As I was saying, the cards. One of the cool features that they have added is that some of the cards allow you to attack back if you are blocking. In essence this means that if a player attacks you with a minion, and you block with one of these new minion types, your blocker does damage back to the attacker equal to its strength. To tell you the truth, when I first started playing Nightfall I assumed that all the cards worked this way anyway, king of like in Magic: The Gathering, and was a bit disappointed when I realized my mistake. This expansion adds that dimension back in and I found it a welcome addition and a nice way to whittle down your opponents minions if you can get the cards.

There are other interesting cards added in Dark Rages. Here are a few:

What Should Not Be: An action card. This is basically a Frankenstein’s Monster card. You attach this card to two of your minions to make one super-minion with all of the strength, health, and powers into one.

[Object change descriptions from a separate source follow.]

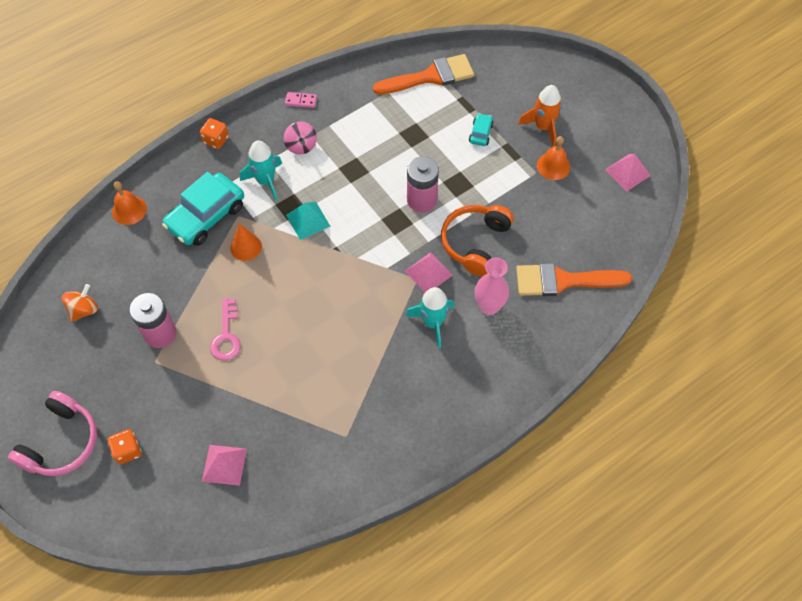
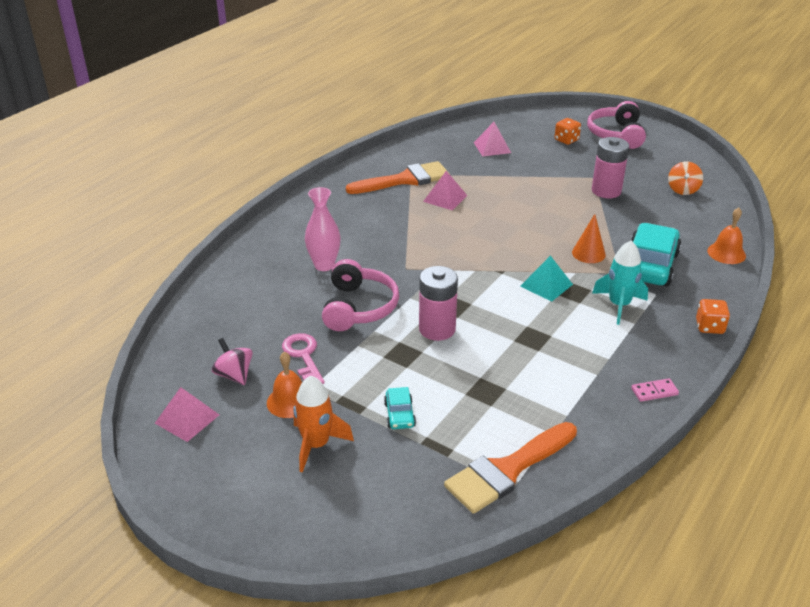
camera: 160 degrees right, 25 degrees down
pink key [210,298,241,361] -> pink key moved to [282,333,325,384]
pink spinning top [284,122,317,155] -> pink spinning top moved to [212,338,253,385]
pink pyramid [405,252,453,292] -> pink pyramid moved to [423,171,468,210]
turquoise rocket [406,287,454,349] -> none
orange headphones [441,205,514,276] -> pink headphones [322,259,399,331]
orange brush [516,263,632,296] -> orange brush moved to [346,161,450,194]

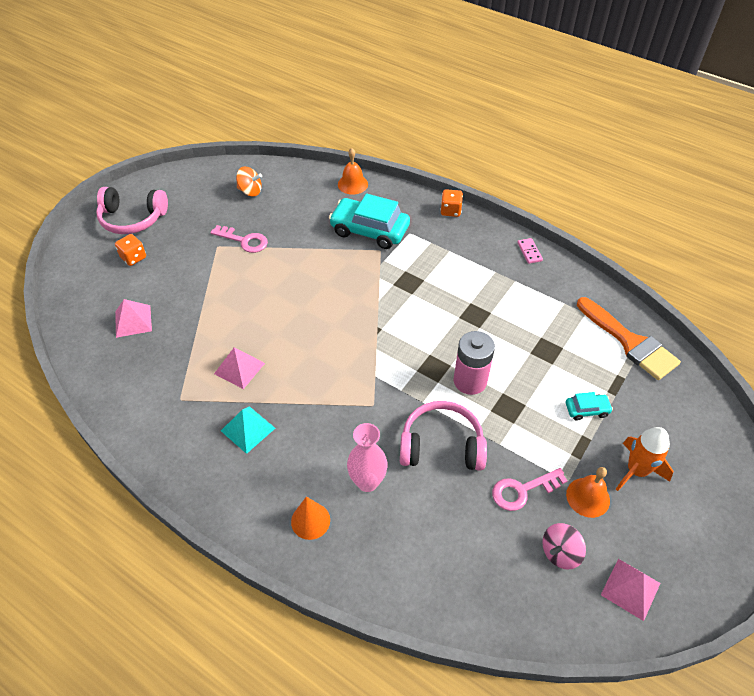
camera: 90 degrees left, 15 degrees up
orange brush [346,161,450,194] -> none
turquoise pyramid [520,256,573,302] -> turquoise pyramid moved to [221,406,275,454]
orange cone [572,214,606,263] -> orange cone moved to [291,497,330,540]
pink battery [592,137,629,198] -> pink key [210,225,268,253]
turquoise rocket [592,241,648,325] -> none

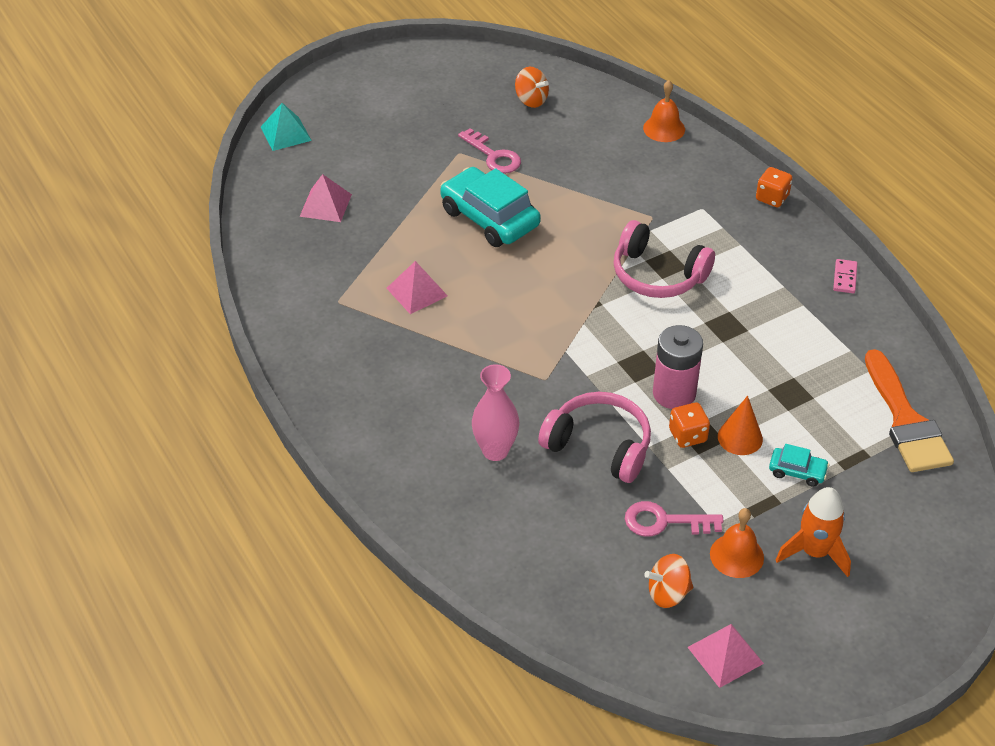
camera: 25 degrees right, 5 degrees down
pink headphones [96,187,168,234] -> pink headphones moved to [614,220,715,298]
orange dice [115,234,146,266] -> orange dice moved to [669,402,710,448]
turquoise pyramid [221,406,275,454] -> turquoise pyramid moved to [261,103,312,151]
orange cone [291,497,330,540] -> orange cone moved to [718,396,763,455]
turquoise car [329,194,410,249] -> turquoise car moved to [440,167,541,247]
pink spinning top [542,523,586,570] -> orange spinning top [644,554,693,608]

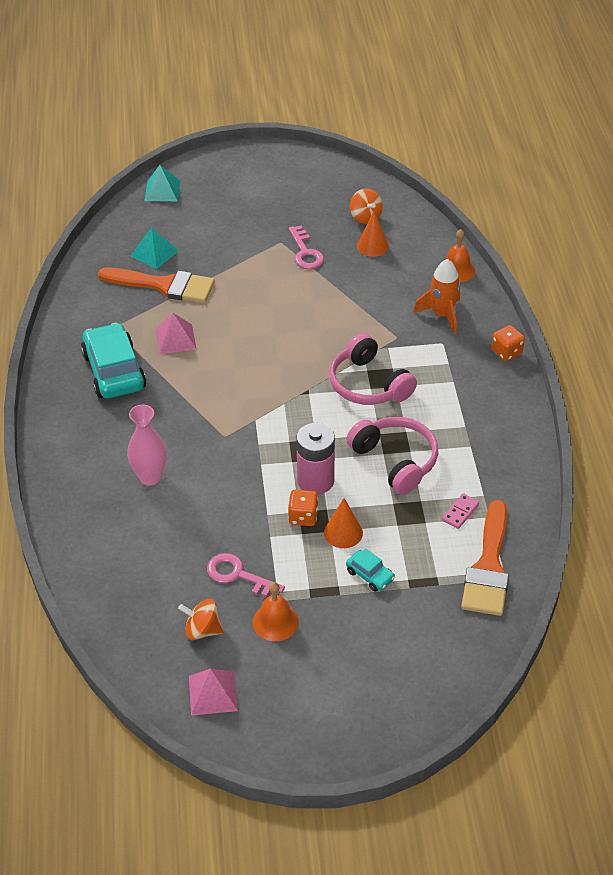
camera: 25 degrees right, 0 degrees up
pink pyramid [300,174,352,222] -> turquoise pyramid [130,227,179,269]
turquoise car [440,167,541,247] -> turquoise car moved to [81,323,146,399]
pink headphones [538,392,651,483] -> pink headphones moved to [347,417,438,495]
orange rocket [775,487,851,577] -> orange rocket moved to [413,259,461,334]
pink domino [833,259,857,293] -> pink domino moved to [442,493,479,529]
none -> orange brush [98,267,215,303]
none -> orange cone [357,211,389,257]

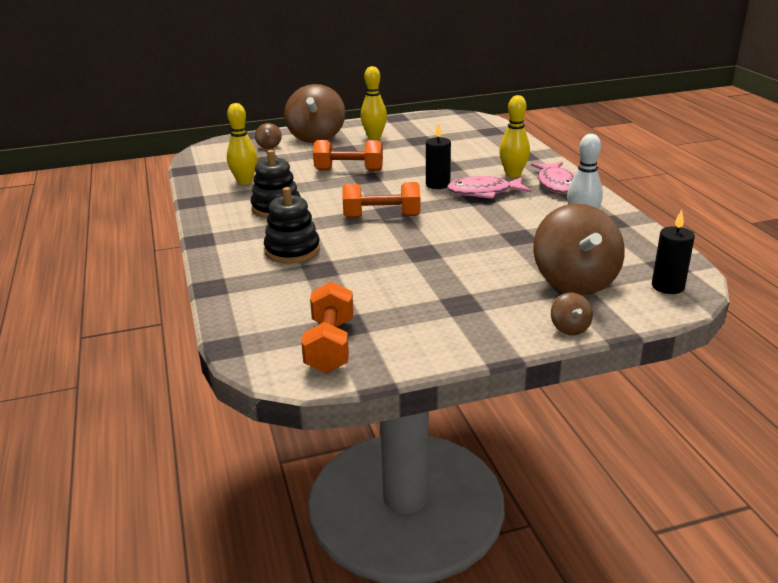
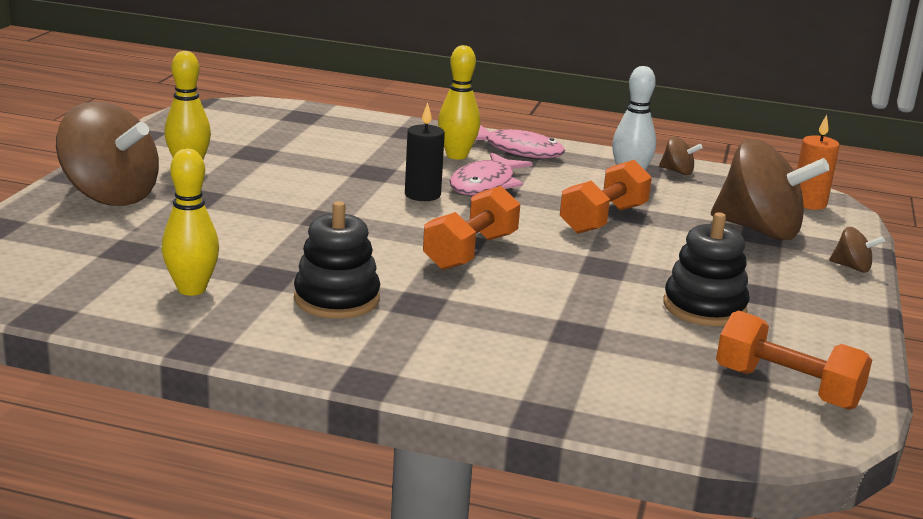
camera: 60 degrees left, 5 degrees down
brown spinning top [255,123,282,149] -> brown spinning top moved to [659,137,703,175]
black stacking toy [264,187,320,263] -> black stacking toy moved to [663,212,749,326]
orange dumbbell [313,140,383,171] -> orange dumbbell moved to [560,160,652,234]
black candle [652,210,695,294] -> orange candle [797,115,840,210]

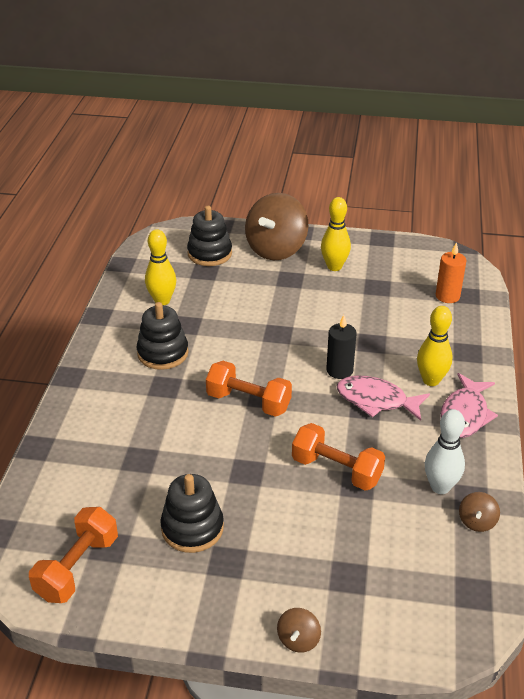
camera: 85 degrees right, 15 degrees up
brown spinning top [711,139,830,240] -> none
orange candle [797,115,840,210] -> orange candle moved to [436,242,466,303]
none -> black stacking toy [187,206,232,266]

Body Armor: Attach to a target minion, that minion negates the first two damage inflicted against it when it blocks. It makes a nice combination with “Good Boy”

Good Boy: This card absorbs damage inflicted on you from card text. The body armor can’t prevent this, however you can choose not to attack with this minion, and if you don’t attack you do not have to discard it at the end of combat.

Cane Alpino: A powerful lycanthrope with four health. Cane Alpino can block multiple attacking minions. It also allows you to draw a card when played in the chain.

Canal Refuse: When this card attacks, the defending player must block with two minions or automatically receive one wound. Canal Refuse has four strength, nothing to sneeze at.

The Baskervilles: A minion with four strength and three health. When played in a chain, this card allows you to place all copies of “The Baskervilles” from your discard pile into your hand. This would be nicer if you could chain it on itself, but it will chain with “Body Armor”. So if you can get a few of each in your hand somehow, you can have a really deadly round.

Mirabelle Durand: She’s pretty hot, and pretty weak with only one health. She has two strength, but during combat you can discard her to do one damage directly to a target player. The nice thing is that her chain ability allows you to do to do two damage to a target player right then and there.

Blood Pact: An action that you attach to a target minion. Once attached, the player can claim cards from any other player’s archives. However, the other players may also claim cards from your archives.

Infernal Resuscitation: Attach this card to a target minion, and if that minion would be destroyed at a later time, you can destroy this card to restore that minion to full health.

Overwhelmed: In combat, you can discard this card to have a target attacking minion inflict damage upon itself equal to its strength.

That’s only 10 of the 24 new cards included in this expansion. There are others along similar veins. Most have some very interesting powers, some more useful than others. For example the “Exposed” action card inflicts two damage on each player that doesn’t have at least two minions in play. I haven’t found much use for this yet as it is a double edged sword. I didn’t find that any cards were broken, so it is a well thought out expansion.

Overall, Dark Rages is a great expansion to Nightfall. The addition of the avatars is a great touch and there are some really interesting cards that add to the game rather than unnecessarily complicate it. Plus the small box lets me take Nightfall on the go.